On Wed, Mar 9, 2022 at 6:30 AM ZmnSCPxj <ZmnSCPxj@protonmail.com> wrote:
I am pointing out that:

* We want to save bytes by having multiple inputs of a transaction use the same single signature (i.e. sigagg).

is not much different from:

* We want to save bytes by having multiple inputs of a transaction use the same `scriptPubKey` template.

Fair point. In the past Bitcoin has been resistant to such things because for example reusing pubkeys can save you from having to separately pay for the reveals of all of them but letting people get credit for that incentivizes key reuse which isn't such a great thing.
 

> > For example you might have multiple HTLCs, with mostly the same code except for details like who the acceptor and offerrer are, exact hash, and timelock, and you could claim multiple HTLCs in a single tx and feed the details separately but the code for the HTLC is common to all of the HTLCs.
> > You do not even need to come from the same protocol if multiple protocols use the same code for implementing HTLC.
>
> HTLCs, at least in Chia, have embarrassingly little code in them. Like, so little that there's almost nothing to compress.

In Bitcoin at least an HTLC has, if you remove the `OP_PUSH`es, by my count, 13 bytes.
If you have a bunch of HTLCs you want to claim, you can reduce your witness data by 13 bytes minus whatever number of bytes you need to indicate this.
That amounts to about 3 vbytes per HTLC, which can be significant enough to be worth it (consider that Taproot moving away from encoded signatures saves only 9 weight units per signature, i.e. about 2 vbytes).

Oh I see. That's already extremely small overhead. When you start optimizing at that level you wind up doing things like pulling all the HTLCs into the same block to take the overhead of pulling in the template only once.
 

Do note that PTLCs remain more space-efficient though, so forget about HTLCs and just use PTLCs.

It makes a lot of sense to make a payment channel system using PTLCs and eltoo right off the bat but then you wind up rewriting everything from scratch.
 
> > This does not apply to current Bitcoin since we no longer accept a SCRIPT from the spender, we now have a witness stack.
>
> My mental model of Bitcoin is to pretend that segwit was always there and the separation of different sections of data is a semantic quibble.

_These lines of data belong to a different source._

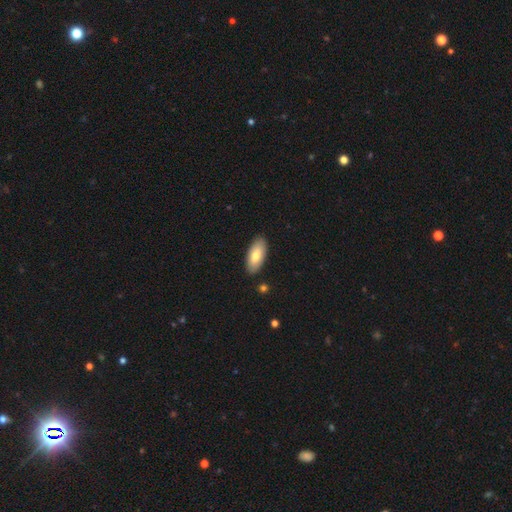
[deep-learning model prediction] smooth 76%, featured or disk 18%, star or artifact 6%. Down the decision tree: how rounded — in between (89%); merging — none (88%).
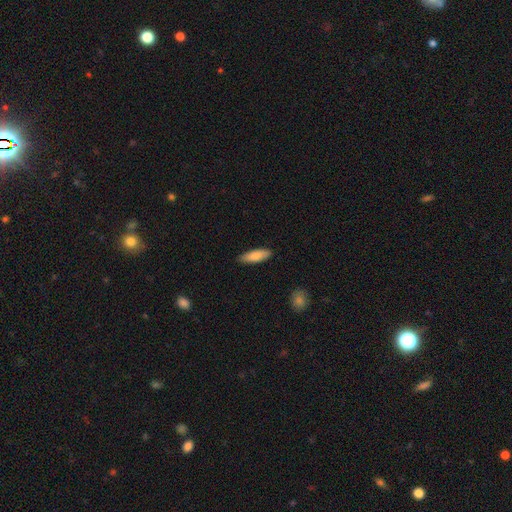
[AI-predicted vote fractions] A smooth galaxy with no disk features (82%) that is in between round and cigar-shaped (51%). Merging: none (86%).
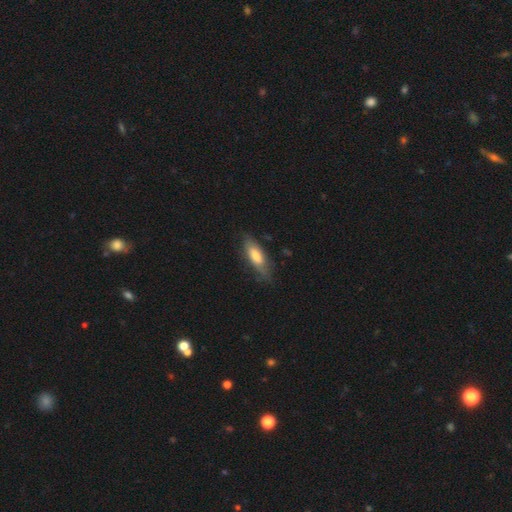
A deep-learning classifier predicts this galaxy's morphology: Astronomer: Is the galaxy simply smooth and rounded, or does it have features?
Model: smooth — 66%.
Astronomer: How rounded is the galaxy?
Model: in between — 62%.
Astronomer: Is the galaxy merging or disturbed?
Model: none — 71%.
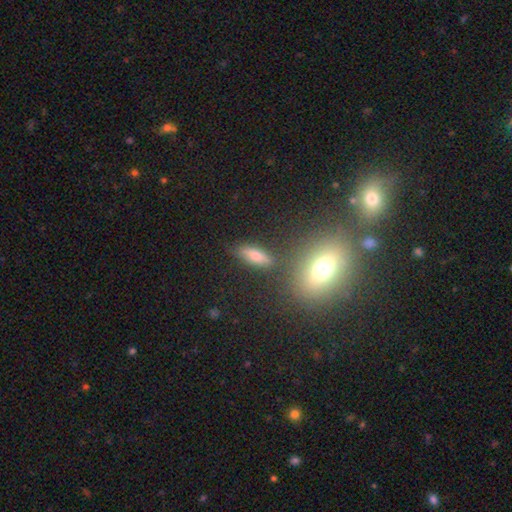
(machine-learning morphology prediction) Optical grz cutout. It shows a smooth galaxy with no disk features (64%) that is in between round and cigar-shaped (52%). Merging: none (79%).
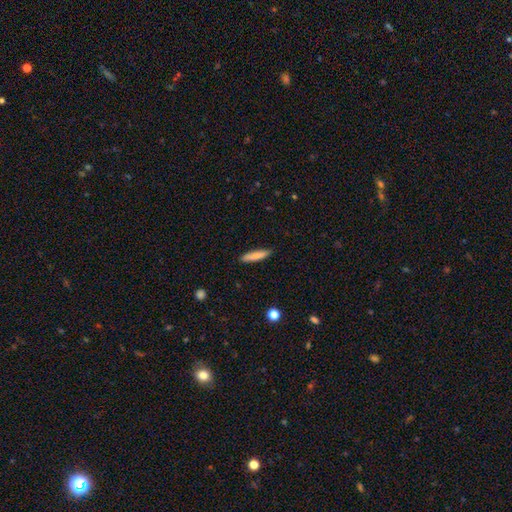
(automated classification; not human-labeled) Smooth or featured? smooth (83%)
How rounded? cigar-shaped (85%)
Merging? none (89%)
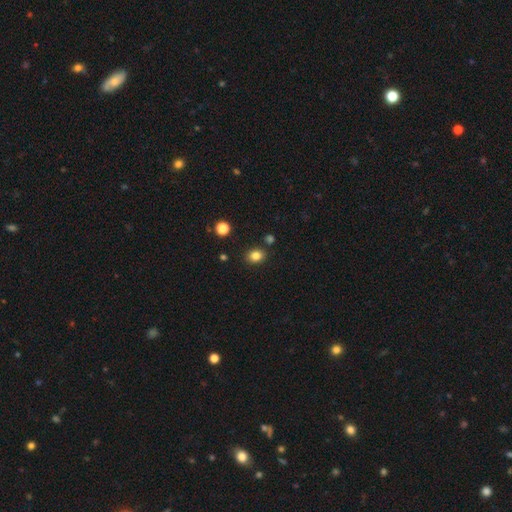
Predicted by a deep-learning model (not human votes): Smooth or featured: smooth — 83% (star or artifact — 12%)
How rounded: in between — 52% (round — 47%)
Merging: none — 84% (minor disturbance — 9%)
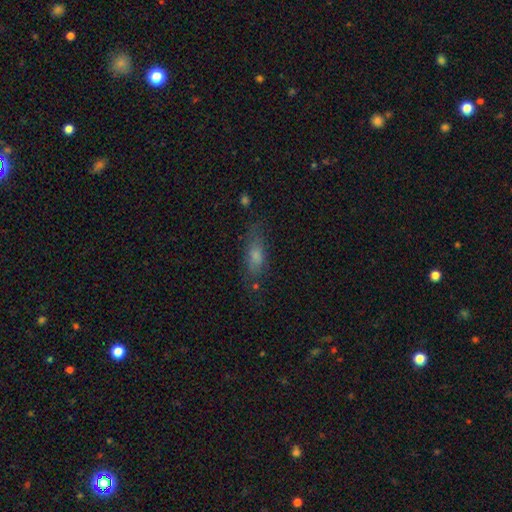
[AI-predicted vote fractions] Smooth or featured?
  - smooth: 56% *
  - featured or disk: 28%
  - star or artifact: 16%
How rounded?
  - in between: 51% *
  - cigar-shaped: 43%
  - round: 5%
Merging?
  - none: 70% *
  - minor disturbance: 19%
  - major disturbance: 8%
  - merger: 3%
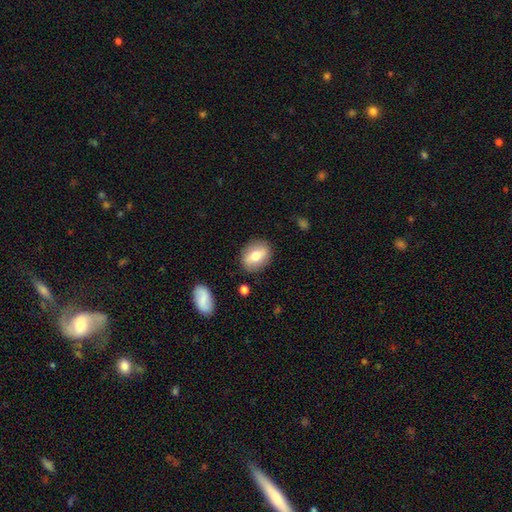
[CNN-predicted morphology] This is likely a smooth galaxy (64%). How rounded: possibly in between (59%). Merging: clearly none (84%).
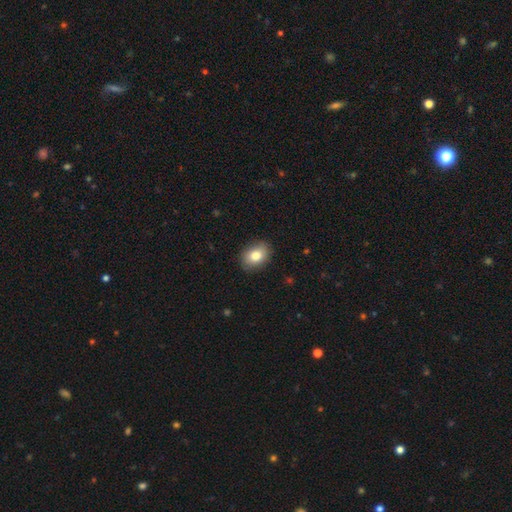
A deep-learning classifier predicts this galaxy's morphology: smooth-or-featured: smooth: 82% | featured or disk: 10% | star or artifact: 8%
  how-rounded: in between: 75% | round: 24% | cigar-shaped: 1%
  merging: none: 86% | minor disturbance: 10% | major disturbance: 2% | merger: 1%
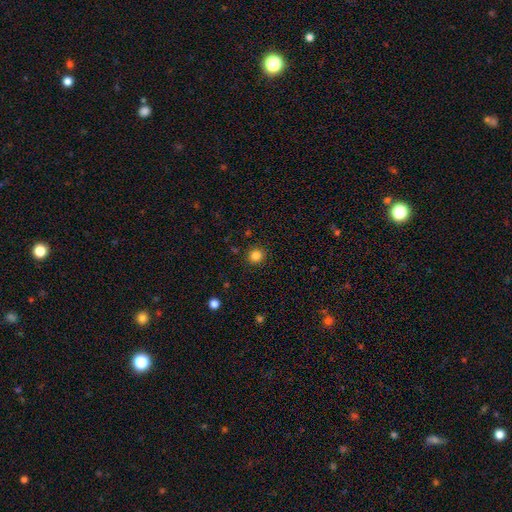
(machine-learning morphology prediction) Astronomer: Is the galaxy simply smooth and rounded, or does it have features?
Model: smooth — 83%.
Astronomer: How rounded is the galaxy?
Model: round — 91%.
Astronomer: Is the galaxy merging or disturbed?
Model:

This is not a semantic quibble --- `witness` contains only the equivalent of `OP_PUSH`es, while `scriptSig` can in theory contain non-`OP_PUSH` opcodes.
xref. `1 RETURN`.

It's very normal when you're using lisp for snippets of code to be passed in as data and then verified and executed. That's enabled by the extreme adherence to no side effects.
 
This makes me kinda wary of using such covenant features at all, and if stuff like `SIGHASH_ANYPREVOUT` or `OP_CHECKTEMPLATEVERIFY` are not added but must be reimplemented via a covenant feature, I would be saddened, as I now have to contend with the complexity of covenant features and carefully check that `SIGHASH_ANYPREVOUT`/`OP_CHECKTEMPLATEVERIFY` were implemented correctly.

Even the 'standard format' transaction which supports taproot and graftroot is implemented in CLVM. The benefit of this approach is that new functionality can be implemented and deployed immediately rather than having to painstakingly go through a soft fork deployment for each thing.